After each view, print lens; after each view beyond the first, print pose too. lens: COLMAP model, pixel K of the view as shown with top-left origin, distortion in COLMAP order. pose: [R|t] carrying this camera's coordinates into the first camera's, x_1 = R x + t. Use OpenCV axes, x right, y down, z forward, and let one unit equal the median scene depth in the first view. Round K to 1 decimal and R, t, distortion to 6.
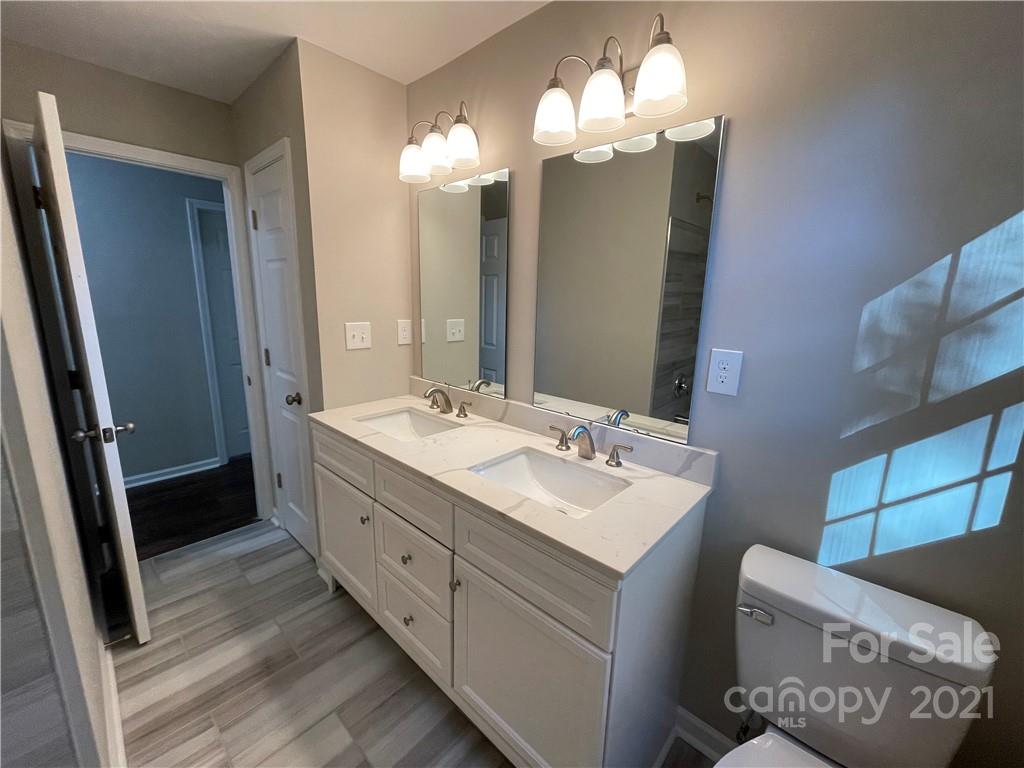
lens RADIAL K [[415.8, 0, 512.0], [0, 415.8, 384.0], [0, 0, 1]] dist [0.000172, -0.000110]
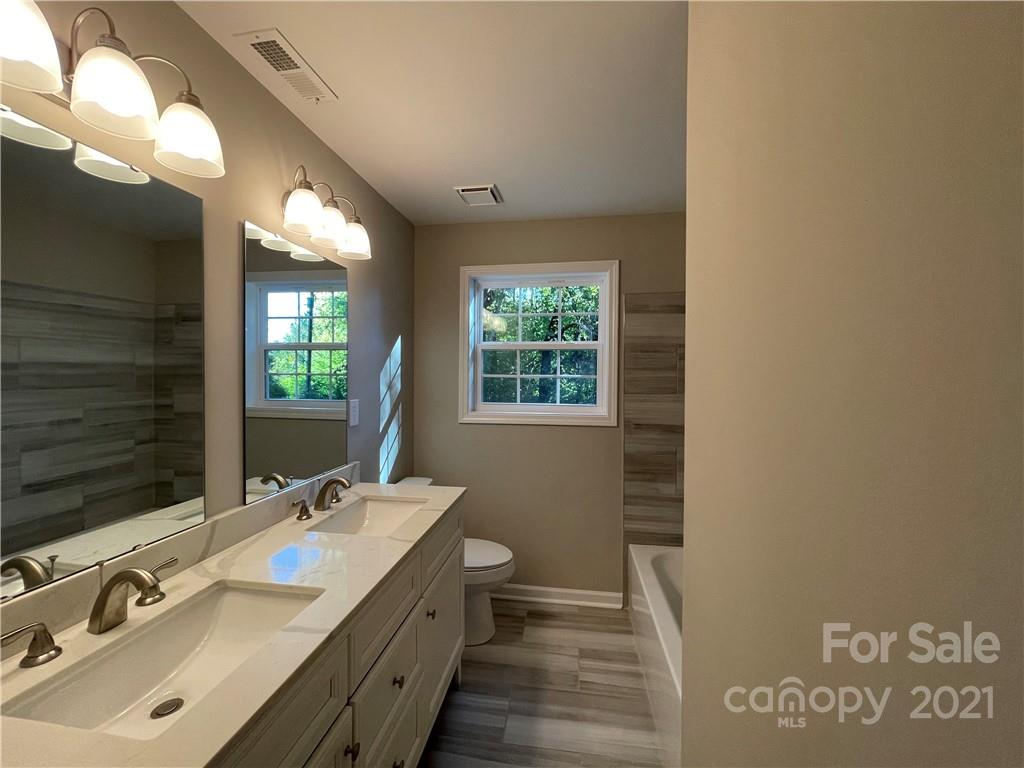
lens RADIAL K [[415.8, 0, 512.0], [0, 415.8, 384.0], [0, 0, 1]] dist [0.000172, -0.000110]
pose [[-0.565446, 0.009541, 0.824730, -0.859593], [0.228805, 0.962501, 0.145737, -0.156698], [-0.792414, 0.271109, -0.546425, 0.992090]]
****************
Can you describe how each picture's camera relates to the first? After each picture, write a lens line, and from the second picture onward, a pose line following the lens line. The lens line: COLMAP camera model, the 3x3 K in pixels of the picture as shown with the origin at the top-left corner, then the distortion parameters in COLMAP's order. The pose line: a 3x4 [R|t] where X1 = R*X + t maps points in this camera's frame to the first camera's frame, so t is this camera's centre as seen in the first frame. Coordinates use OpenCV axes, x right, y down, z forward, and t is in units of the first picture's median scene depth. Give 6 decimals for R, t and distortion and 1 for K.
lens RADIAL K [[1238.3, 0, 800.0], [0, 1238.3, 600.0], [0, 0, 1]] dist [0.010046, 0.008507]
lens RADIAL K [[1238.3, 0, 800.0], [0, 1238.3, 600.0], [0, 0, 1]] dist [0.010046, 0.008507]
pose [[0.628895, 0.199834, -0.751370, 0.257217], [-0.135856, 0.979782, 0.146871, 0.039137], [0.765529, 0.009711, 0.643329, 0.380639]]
****************
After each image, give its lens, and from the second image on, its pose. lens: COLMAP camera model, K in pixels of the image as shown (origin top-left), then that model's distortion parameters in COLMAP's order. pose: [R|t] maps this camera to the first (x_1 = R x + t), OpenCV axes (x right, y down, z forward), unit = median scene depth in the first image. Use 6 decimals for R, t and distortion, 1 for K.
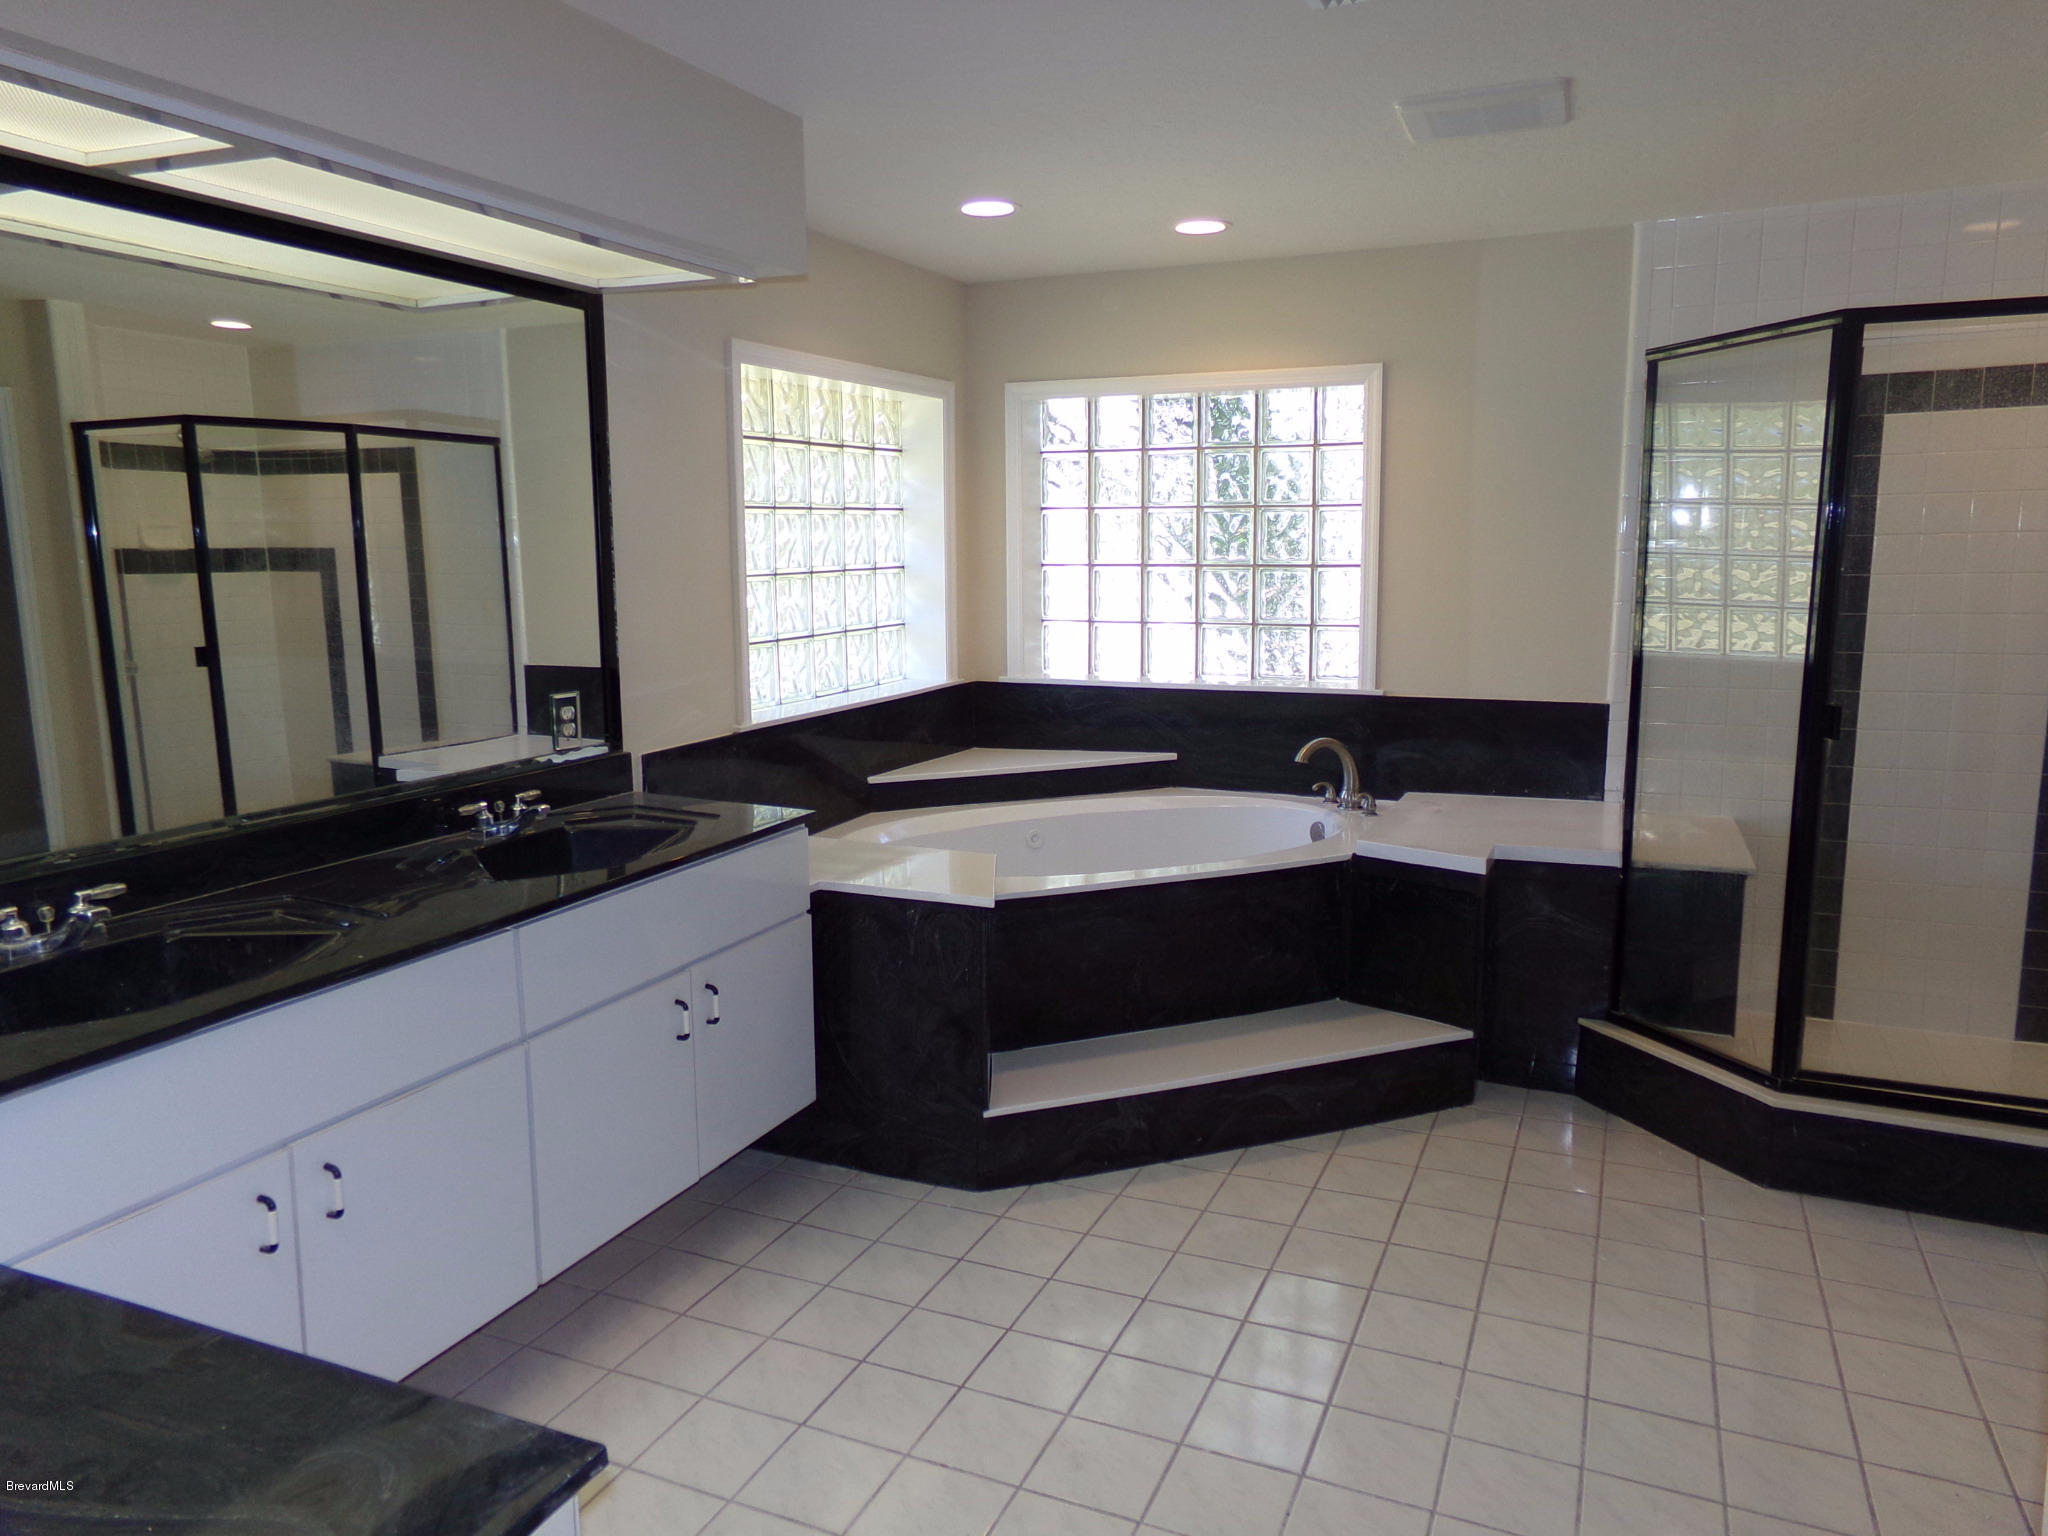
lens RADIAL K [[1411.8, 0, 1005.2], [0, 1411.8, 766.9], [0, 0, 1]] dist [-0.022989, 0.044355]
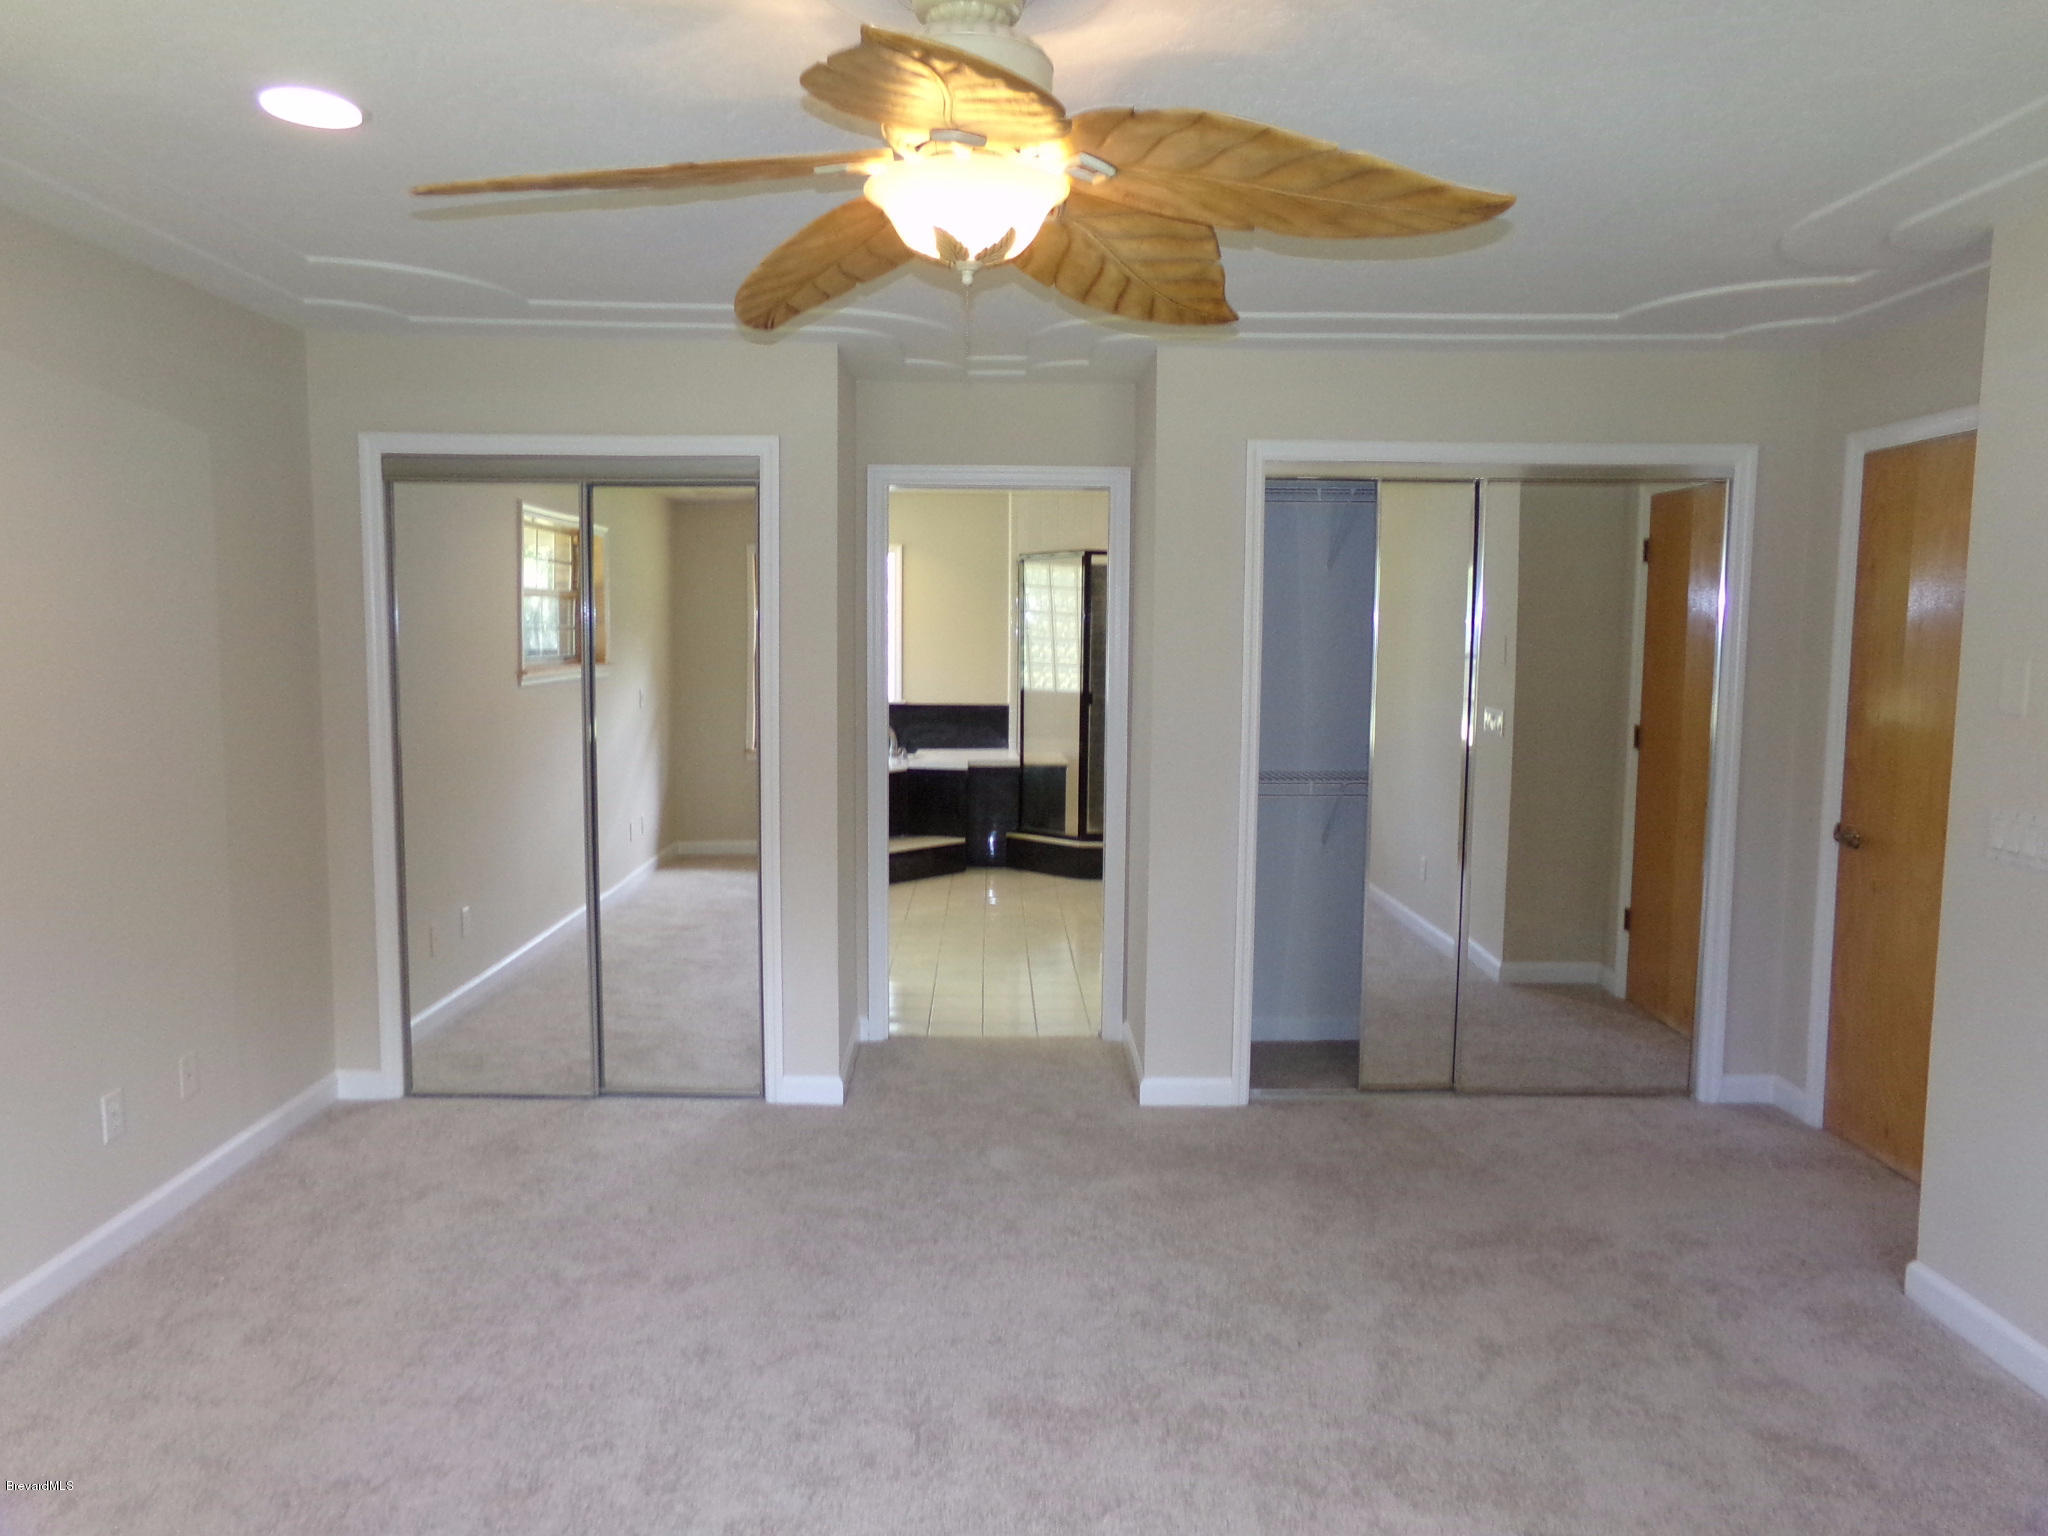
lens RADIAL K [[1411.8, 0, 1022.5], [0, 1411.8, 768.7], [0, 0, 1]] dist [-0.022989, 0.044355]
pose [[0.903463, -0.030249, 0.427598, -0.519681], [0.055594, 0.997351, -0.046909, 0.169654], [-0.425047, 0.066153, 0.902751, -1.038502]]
****************
WORK TO COMPLETE:
From the entries above, quote every line word for word, starting with the line that contains "After each view, print" and going on through the line that contains "0.271109, -0.546425, 0.992090]]". Leave the pictures out.

ANSWER SPACE:
After each view, print lens; after each view beyond the first, print pose too. lens: COLMAP model, pixel K of the view as shown with top-left origin, distortion in COLMAP order. pose: [R|t] carrying this camera's coordinates into the first camera's, x_1 = R x + t. Use OpenCV axes, x right, y down, z forward, and let one unit equal the median scene depth in the first view. Round K to 1 decimal and R, t, distortion to 6.
lens RADIAL K [[415.8, 0, 512.0], [0, 415.8, 384.0], [0, 0, 1]] dist [0.000172, -0.000110]
lens RADIAL K [[415.8, 0, 512.0], [0, 415.8, 384.0], [0, 0, 1]] dist [0.000172, -0.000110]
pose [[-0.565446, 0.009541, 0.824730, -0.859593], [0.228805, 0.962501, 0.145737, -0.156698], [-0.792414, 0.271109, -0.546425, 0.992090]]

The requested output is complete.